(Source material begins)
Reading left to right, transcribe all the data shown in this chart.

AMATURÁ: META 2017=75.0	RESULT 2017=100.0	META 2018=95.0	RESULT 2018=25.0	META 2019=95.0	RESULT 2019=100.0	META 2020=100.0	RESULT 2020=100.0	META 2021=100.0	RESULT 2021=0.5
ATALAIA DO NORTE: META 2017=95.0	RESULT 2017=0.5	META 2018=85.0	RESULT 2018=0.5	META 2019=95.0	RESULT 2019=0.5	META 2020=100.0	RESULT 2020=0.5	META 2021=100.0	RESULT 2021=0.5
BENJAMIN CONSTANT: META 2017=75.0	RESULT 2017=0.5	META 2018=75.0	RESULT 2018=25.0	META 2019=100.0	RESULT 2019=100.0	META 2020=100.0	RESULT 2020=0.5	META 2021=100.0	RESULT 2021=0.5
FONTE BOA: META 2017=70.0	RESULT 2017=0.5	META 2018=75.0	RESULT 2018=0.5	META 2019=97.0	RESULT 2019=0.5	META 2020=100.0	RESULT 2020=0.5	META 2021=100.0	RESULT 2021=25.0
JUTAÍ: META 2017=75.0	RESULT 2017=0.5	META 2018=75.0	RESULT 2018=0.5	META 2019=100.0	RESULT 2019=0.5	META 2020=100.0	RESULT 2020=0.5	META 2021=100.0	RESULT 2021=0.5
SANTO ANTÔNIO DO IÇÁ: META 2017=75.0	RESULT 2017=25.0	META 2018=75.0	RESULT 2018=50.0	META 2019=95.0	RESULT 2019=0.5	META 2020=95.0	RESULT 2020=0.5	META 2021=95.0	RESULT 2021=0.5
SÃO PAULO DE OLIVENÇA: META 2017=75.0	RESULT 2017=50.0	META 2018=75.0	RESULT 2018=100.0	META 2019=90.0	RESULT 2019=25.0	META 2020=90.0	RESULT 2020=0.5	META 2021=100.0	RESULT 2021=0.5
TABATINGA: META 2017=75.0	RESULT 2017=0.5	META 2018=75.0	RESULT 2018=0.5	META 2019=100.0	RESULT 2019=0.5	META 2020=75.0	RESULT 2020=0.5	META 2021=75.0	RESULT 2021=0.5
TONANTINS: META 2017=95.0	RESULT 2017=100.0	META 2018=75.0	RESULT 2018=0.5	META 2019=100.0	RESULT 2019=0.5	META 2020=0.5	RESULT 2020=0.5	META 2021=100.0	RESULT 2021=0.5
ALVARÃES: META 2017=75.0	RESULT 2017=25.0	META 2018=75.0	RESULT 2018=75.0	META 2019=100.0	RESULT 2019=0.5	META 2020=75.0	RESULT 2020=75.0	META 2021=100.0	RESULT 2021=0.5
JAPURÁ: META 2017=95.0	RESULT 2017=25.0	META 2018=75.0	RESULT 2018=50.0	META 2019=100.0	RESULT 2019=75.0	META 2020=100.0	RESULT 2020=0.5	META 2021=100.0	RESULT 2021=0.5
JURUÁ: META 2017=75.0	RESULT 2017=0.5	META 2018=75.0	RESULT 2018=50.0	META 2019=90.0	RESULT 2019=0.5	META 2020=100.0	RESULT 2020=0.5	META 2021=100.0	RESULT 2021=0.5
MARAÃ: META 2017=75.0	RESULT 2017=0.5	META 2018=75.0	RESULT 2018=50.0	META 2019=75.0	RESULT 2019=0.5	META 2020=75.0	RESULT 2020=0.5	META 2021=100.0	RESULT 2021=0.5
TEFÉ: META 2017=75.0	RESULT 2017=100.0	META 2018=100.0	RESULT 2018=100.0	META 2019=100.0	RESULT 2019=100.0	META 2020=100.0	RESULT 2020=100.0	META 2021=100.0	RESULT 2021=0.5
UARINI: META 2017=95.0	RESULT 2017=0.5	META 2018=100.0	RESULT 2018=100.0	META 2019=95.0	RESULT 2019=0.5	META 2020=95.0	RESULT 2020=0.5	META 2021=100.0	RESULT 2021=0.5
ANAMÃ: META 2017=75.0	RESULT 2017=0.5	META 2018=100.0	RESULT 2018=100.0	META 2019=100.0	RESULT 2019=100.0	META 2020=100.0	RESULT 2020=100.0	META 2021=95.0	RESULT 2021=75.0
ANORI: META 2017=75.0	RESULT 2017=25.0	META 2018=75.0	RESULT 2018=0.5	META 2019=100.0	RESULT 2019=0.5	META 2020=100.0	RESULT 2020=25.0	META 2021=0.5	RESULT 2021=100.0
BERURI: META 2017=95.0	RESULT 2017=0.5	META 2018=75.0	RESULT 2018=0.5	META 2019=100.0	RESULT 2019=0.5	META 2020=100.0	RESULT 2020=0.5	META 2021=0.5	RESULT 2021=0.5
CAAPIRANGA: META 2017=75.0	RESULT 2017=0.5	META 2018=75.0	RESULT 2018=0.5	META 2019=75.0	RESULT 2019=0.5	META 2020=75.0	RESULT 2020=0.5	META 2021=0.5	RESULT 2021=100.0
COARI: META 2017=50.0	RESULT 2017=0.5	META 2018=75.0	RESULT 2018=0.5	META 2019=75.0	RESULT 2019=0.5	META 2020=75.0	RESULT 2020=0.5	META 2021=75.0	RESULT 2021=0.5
(Source material ends)
■ Task: Pick out each line in the rows above that contains the string "ATALAIA".

■ Finished task:
ATALAIA DO NORTE: META 2017=95.0	RESULT 2017=0.5	META 2018=85.0	RESULT 2018=0.5	META 2019=95.0	RESULT 2019=0.5	META 2020=100.0	RESULT 2020=0.5	META 2021=100.0	RESULT 2021=0.5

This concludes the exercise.